Du coup, elle aurait régné sur le pays pendant que sa complice, dońa Jarrow, aurait dirigé les Familles.
— Au fait, dońa Jarrow est morte, lâcha Morganse.
— Je m’en doutais… Fuir n’était pas son genre, donc…
— Comment l’as-tu connue ?
— Quand j’ai mis la main sur mon premier tripot, elle tenait le bordel du coin. Nous avons vite signé un arrangement. Ensuite, nous sommes restées en contact.
— Et le Mage de Chair ?
— C’est donc ainsi qu’on l’appelle ? Eh bien, c’était une idée de Sabina. Elle l’a engagé pour qu’il l’aide à se débarrasser des autres Familles. Selon elle, ça devait fonctionner, mais j’avais des doutes…
Sans s’annoncer ni attendre qu’on l’y invite, le capitaine Cole entra dans la pièce.
— Capitaine, vous vous souvenez de ma cousine, la Duchesse de Marrowood et de Penk ?
— Majesté, Votre Grâce…, dit l’officier en s’inclinant.
Bella dévisagea Cole.
— Adem, vous avez les tempes grises, désormais… Et ça vous va très bien.
— Merci, Votre Grâce.
— Toujours cette exquise politesse… Morganse, que va-t-il se passer, à présent ?
— Tu le devines, n’est-ce pas ? La trahison se paie au prix fort.
— Si vous voulez bien me suivre, Duchesse, dit Cole en désignant la porte.
Armes au fourreau, des gardes attendaient dans le couloir.
Bella baissa les yeux et lissa le devant de sa robe grise. La prochaine qu’elle porterait serait de la même couleur, mais pas en soie… Bien que la dernière pendaison remontât à très longtemps, car ce châtiment sanctionnait uniquement la félonie, ériger une potence n’avait pas pris bien longtemps.
L’exécution ne serait pas publique. Une forme de clémence, quand on ôtait la vie à quelqu’un d’une manière si vulgaire. Et une prudence élémentaire, aussi… Après les dégâts provoqués par le Mage de Chair et la guerre des Familles, inutile d’ajouter au ressentiment du peuple ou de flatter ses bas instincts.

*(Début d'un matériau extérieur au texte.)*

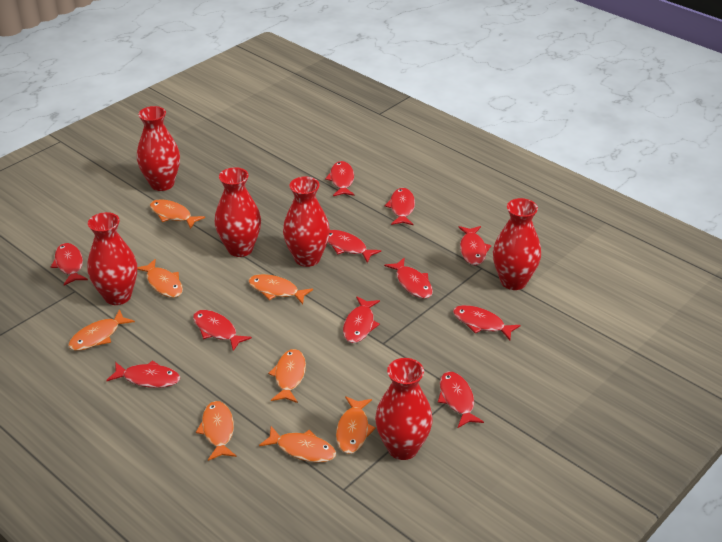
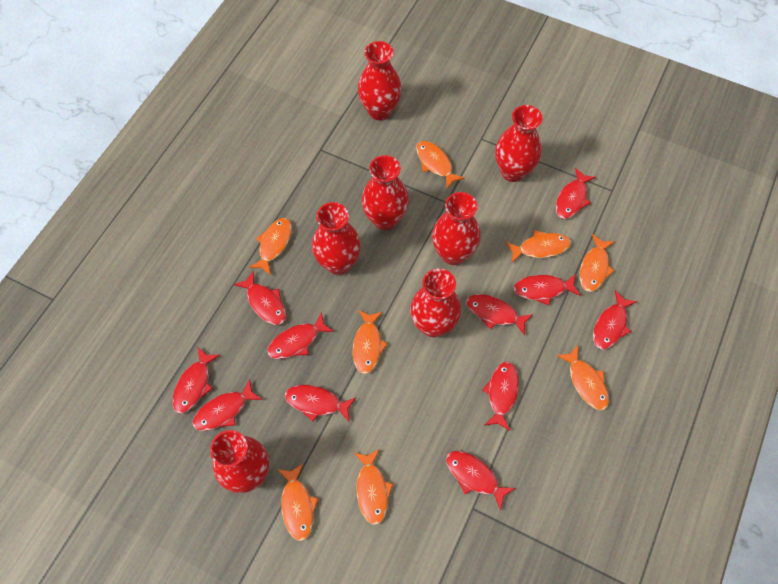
red vase: [87,212,137,305] [137,106,180,191] [215,167,261,257] [283,177,330,267] [375,358,433,460] [493,198,541,290] = 6 -> [210,430,269,493] [312,202,361,275] [358,41,402,120] [362,155,409,230] [410,268,461,337] [432,192,481,265] [495,105,542,182] = 7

Avant de sortir, Bella jeta un regard circulaire à la pièce qui aurait pu lui appartenir, si les choses avaient tourné différemment. Puis, droite comme un « i », elle suivit Cole.
Dès qu’elle fut partie, Poe revint auprès de la reine.
— Dois-je faire du feu ? demanda-t-il.
Morganse était gelée, mais ça n’avait rien à voir avec la température.
— Non, ça ira. Merci, Poe.
— Elle a toujours été jalouse, Majesté. Même quand vous étiez enfants. Dès que vous aviez un jouet, elle en voulait deux – aussi chers et clinquants.
Le héraut sortit, laissant sa reine contempler le fauteuil vide, en face d’elle. Qu’aurait-elle pu faire pour empêcher qu’on en arrive là ? Et Bella avait-elle raison, au sujet du peuple ? Ne faisait-il vraiment plus confiance à sa reine ?
Seul le temps permettrait de le dire…
Des gens travaillaient déjà afin d’éviter que d’autres conspirations de ce type se produisent. Mais une multitude de problèmes se posaient, et Morganse ne pouvait en aucun cas s’endormir sur ses lauriers.